Набор заданий:
A - Ответьте на вопросы по фрагменту о Марине Цветаевой и Татьяне Бек:
(i) Кем работала Цветаева в Елабуге?
(ii) Что сказал сын Цветаевой Мур, когда узнал, что она повесилась?
(iii) Чьей дочерью названа Татьяна Бек?
B - Продолжите фрагмент о Марине Цветаевой и Татьяне Бек, начав сразу после строки «Мне ли думать о титулах гения?».

Фрагмент текста:
· · · · · · ·

Из газеты "Русский курьер" за 15 октября 2004 года я узнала, что Эфрон, "удивительно приятный" и "не агрессивный" человек, оказывается, был (стал) агентом НКВД. Цветаева не могла не знать об этом. Он, нигде не работал, а каждый месяц приносил домой очень "приличную зарплату". - "Белый был - красным стал: // Кровь обагрила. Красным был - белый стал: // Смерть побелила". "Кто ты? - белый? - не пойму! - привстань! // Аль у красных пропадал? - Ря - азань".

Когда мужа Цветаевой расстреляли, а дочь посадили в тюрьму (как когда-то посадили в тюрьму и сына Ахматовой - Льва), Цветаева помыкалась, помыкалась в Москве, пробовала заниматься переводами стихов, потом уехала в Елабугу, работала там посудомойкой в столовой. А 31 августа 1941 года, меньше чем за месяц до того, как ей исполнится 49 лет, она повесилась в сарае, накинув себе на шею "пеньковый венец".

Сын Цветаевой Мур (Георгий) не пошел хоронить свою мать. Когда он узнал, что она повесилась, он сказал: "Я могу только одобрить ее". И никто не знает, где в Елабуге на кладбище могила Цветаевой. И не придет к этой могиле прототип ее стихов - "прохожий", поклонник ее творчества, и не остановится и не постоит около нее, "главу опустив на грудь", и не возложит к ногам Марины букет из желтой куриной слепоты и красных маков. Но все кладбище теперь - ее могила. А сама она - в горних высях и в Большой Литературе, как и Ахматова.

 

 

3. ТАТЬЯНА БЕК

 

Меня всегда восхищали рифмующие женщины, которые, раз вступив на литературный путь, уже никогда не сворачивали с него и шли по нему всю жизнь. Такими женщинами, такими примерами, такими маяками в поэзии для меня были Анна Ахматова и Марина Цветаева. Такой женщиной из поэтов моего поколения, которое критики называют "потерянным", стала для меня Татьяна "с иноземной фамилией Бек, обрусевшей по воле" Петра. Дочка писателя Александра Бека, она как вступила на литературный путь еще в детстве, когда написала свои первые стихи, так и идет по нему всю жизнь, и никуда не сворачивает. Идет и идет и идет. И пишет и пишет и пишет. Сколько поэтесс этого поколения, рифмующих женщин, талантливых, подающих большие надежды, вступило на этот путь в одно время с нею... Но где они теперь? Их нет. Они сошли с дистанции. Повыходили замуж, понарожали детей, ушли с головой в семейную жизнь, в семейные проблемы и бросили писать стихи. Литературный путь - это не прогулочная аллея в компании приятных людей, усыпанная цветами и со скамейками по двум сторонам, - это трудный марафонский путь с барьерами, он требует от человека не только искры Божьей, но и высокого служения литературе, и безграничной преданности ей, и упорства, и выносливости, и силы воли, и "безумной отваги", и целеустремленности, и самоотверженности и самоотречения во имя нее, отказа от многих соблазнов и удовольствий жизни, и от личного счастья, и он далеко не всем по силам, даже и мужчинам, не то что женщинам, о которых поэтому и говорят, что они не могут быть гениями в литературе. Из поэтесс он по силам только Брунхильдам. И такой Брунхильдой, таким Бонапартом в юбке является Татьяна Бек, фамилия которой не зря ассоциируется со словом "бег". Бек не только не сошла со своей дистанции, а идет по ней, набирая силу от книги к книге и не думает, кто она - гений или не гений, она делает свое дело и все, потому что она не может жить без поэзии (без всего другого, без чего не могут жить простые женщины, - может, а без поэзии - нет):

 

Мне ли думать о титулах гения?

· · · · · · ·

Сохранённые записи из собрания
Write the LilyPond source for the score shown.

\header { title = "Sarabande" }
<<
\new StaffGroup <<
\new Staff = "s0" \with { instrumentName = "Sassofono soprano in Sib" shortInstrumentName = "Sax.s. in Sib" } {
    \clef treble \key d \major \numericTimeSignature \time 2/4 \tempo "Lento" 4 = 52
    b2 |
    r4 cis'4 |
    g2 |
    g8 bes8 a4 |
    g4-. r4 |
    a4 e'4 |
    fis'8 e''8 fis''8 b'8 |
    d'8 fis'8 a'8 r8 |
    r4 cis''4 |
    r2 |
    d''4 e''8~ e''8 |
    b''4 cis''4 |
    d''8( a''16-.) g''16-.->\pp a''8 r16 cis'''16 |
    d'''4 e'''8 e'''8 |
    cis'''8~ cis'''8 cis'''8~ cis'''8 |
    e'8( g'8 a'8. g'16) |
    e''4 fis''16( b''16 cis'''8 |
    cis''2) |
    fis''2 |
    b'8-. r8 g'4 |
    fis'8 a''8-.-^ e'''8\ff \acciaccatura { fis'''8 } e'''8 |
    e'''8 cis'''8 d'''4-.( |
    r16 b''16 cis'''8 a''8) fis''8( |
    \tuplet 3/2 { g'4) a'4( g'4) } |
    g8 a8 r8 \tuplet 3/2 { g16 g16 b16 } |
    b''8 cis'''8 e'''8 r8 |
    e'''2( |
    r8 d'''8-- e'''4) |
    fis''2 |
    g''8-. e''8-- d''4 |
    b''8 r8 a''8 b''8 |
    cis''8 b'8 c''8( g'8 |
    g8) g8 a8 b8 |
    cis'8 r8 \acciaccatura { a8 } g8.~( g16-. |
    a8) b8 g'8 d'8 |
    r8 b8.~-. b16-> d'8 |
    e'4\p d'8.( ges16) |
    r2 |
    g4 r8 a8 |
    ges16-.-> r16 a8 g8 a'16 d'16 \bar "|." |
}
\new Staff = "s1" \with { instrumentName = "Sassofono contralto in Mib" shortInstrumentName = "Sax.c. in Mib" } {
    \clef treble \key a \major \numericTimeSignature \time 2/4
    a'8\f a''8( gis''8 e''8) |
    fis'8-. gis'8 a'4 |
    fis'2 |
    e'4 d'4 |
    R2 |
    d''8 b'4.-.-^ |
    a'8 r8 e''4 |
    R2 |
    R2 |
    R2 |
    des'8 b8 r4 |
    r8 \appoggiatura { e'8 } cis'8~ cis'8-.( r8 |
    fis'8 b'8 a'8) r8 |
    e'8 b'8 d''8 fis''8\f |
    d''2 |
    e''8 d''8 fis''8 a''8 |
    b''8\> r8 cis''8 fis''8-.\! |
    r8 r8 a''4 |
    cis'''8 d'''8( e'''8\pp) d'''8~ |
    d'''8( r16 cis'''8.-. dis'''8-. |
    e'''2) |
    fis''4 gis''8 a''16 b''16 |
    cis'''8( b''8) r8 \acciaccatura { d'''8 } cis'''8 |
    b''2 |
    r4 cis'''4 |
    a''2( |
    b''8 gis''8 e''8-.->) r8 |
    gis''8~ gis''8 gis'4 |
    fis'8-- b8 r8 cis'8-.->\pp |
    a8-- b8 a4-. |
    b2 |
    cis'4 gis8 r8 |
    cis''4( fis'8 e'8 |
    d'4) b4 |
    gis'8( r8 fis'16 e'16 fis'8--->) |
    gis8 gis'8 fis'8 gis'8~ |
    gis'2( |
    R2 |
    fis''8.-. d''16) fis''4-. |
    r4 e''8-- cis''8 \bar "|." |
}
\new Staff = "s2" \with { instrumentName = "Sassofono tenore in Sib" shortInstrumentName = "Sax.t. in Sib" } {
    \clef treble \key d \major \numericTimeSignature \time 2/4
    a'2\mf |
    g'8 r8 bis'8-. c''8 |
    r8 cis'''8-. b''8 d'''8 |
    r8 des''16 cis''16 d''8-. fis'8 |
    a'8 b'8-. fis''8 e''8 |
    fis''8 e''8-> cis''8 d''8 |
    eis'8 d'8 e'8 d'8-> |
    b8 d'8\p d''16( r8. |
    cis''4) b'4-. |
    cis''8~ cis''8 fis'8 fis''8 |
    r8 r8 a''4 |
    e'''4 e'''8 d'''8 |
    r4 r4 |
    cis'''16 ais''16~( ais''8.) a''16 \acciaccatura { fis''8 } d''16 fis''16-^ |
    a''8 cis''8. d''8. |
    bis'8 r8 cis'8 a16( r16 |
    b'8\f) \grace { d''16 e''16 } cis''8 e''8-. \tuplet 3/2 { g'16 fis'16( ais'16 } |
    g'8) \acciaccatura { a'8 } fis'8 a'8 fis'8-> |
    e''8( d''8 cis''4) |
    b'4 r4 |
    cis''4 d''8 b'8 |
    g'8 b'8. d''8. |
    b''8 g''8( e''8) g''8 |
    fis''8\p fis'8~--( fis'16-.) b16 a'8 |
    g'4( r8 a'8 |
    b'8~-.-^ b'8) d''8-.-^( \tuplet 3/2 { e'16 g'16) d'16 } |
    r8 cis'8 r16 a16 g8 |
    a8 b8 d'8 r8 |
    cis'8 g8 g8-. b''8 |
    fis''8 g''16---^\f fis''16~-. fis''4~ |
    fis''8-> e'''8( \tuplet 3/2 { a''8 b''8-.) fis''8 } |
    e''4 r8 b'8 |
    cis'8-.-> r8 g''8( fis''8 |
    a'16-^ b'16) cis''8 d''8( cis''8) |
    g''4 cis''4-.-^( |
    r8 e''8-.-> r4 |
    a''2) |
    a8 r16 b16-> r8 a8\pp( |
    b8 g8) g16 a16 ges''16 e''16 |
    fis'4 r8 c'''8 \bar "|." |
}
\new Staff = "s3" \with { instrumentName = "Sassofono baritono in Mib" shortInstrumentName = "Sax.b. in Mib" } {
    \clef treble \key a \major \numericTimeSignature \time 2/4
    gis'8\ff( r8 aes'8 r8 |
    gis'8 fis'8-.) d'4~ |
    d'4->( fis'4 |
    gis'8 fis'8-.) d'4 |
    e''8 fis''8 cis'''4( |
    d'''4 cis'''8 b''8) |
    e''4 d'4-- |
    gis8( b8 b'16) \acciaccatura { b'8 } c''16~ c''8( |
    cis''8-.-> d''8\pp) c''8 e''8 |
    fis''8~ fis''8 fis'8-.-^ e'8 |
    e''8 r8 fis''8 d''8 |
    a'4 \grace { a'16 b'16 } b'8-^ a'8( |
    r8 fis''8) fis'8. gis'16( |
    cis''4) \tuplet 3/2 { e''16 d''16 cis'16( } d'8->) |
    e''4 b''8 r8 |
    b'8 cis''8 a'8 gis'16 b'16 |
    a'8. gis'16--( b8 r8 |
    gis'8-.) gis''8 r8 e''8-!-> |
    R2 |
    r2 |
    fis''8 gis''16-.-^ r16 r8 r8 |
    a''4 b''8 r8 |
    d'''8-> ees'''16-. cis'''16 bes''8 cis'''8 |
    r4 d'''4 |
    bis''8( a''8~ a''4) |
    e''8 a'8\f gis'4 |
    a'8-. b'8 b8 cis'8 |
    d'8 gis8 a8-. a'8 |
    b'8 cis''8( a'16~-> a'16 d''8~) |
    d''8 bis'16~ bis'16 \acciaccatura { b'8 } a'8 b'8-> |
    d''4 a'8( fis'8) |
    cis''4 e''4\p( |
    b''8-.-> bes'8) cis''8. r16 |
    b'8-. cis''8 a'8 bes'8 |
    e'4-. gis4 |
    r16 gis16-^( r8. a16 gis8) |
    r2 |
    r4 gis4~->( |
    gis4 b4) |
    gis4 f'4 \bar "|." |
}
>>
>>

· · · · · · ·

Ответы к заданиям:
A -
(i) Посудомойкой в столовой.
(ii) «Я могу только одобрить ее».
(iii) Писателя Александра Бека.

B -
Но, в избытке безумной отваги,

Я рифмую свои наблюдения

На оберточной грубой бумаге.

 

Кстати, рифмует она виртуозно. Из поэтесс ни у кого нет таких блистательных рифм, как у нее, даже у Ахматовой и Цветаевой. Чего стоят, допустим, эти: Кафка - безрукавка, переименует - минyет, пошива - препаршиво, изгоя - из горя, Иллинойса - или несся, шарф - штраф, калuки - клики, покаяния - пока я не я ...

Ее книги - это вехи ее пути, это "версты полосаты". Она издала восемь книг: "Скворешники" (1974), "Снегирь" (1980), "Замысел" (1987), "Смешанный лес" (1993), "Облака сквозь деревья" (1997), "Узор из трещин" (2002), "До свидания, алфавит" (2003), "Сага с помарками" (2004). Все они - все ее собрание сочинений - у меня есть, с автографами. Первые четыре книги у нее выходили с большими интервалами. Сейчас эти интервалы сократились. Бек прибавила бег, прибавила скорость и летит от победы к победе, в то время как ее "соперниц", ее сестер по перу сдуло ветром на обочину дороги и заел быт, или заела жизнь, и они уже выдохлись, исписались и остались далеко позади, с кастрюлями и горшками, с ложками и поварешками, с семейным возом.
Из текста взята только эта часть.